Transcribed page contents =>
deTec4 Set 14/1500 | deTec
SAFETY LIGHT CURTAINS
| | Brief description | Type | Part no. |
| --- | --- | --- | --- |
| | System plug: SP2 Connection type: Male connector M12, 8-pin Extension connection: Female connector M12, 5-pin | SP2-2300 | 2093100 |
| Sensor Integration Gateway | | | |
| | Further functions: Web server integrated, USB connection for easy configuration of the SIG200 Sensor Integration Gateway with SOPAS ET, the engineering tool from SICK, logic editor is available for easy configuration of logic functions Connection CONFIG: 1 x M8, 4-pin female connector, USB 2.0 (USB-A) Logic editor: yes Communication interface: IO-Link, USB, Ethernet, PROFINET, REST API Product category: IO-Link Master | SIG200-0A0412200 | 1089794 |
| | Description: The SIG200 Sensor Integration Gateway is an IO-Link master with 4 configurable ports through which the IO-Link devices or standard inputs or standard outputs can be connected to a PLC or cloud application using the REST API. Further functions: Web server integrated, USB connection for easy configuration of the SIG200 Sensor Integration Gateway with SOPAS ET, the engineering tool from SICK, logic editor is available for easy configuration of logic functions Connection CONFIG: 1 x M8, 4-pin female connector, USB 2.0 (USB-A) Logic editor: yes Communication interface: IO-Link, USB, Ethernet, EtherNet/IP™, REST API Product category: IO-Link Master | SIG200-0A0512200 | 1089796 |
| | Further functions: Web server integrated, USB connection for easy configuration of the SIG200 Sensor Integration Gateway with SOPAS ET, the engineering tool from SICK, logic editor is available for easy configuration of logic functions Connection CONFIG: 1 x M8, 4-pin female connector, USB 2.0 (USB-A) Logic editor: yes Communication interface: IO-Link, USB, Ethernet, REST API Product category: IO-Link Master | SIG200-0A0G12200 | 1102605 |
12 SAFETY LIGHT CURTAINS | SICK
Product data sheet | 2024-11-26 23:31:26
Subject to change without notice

Exercise objective =>
Look through the records and gather each line with the word "SAFETY".

Response =>
SAFETY LIGHT CURTAINS
12 SAFETY LIGHT CURTAINS | SICK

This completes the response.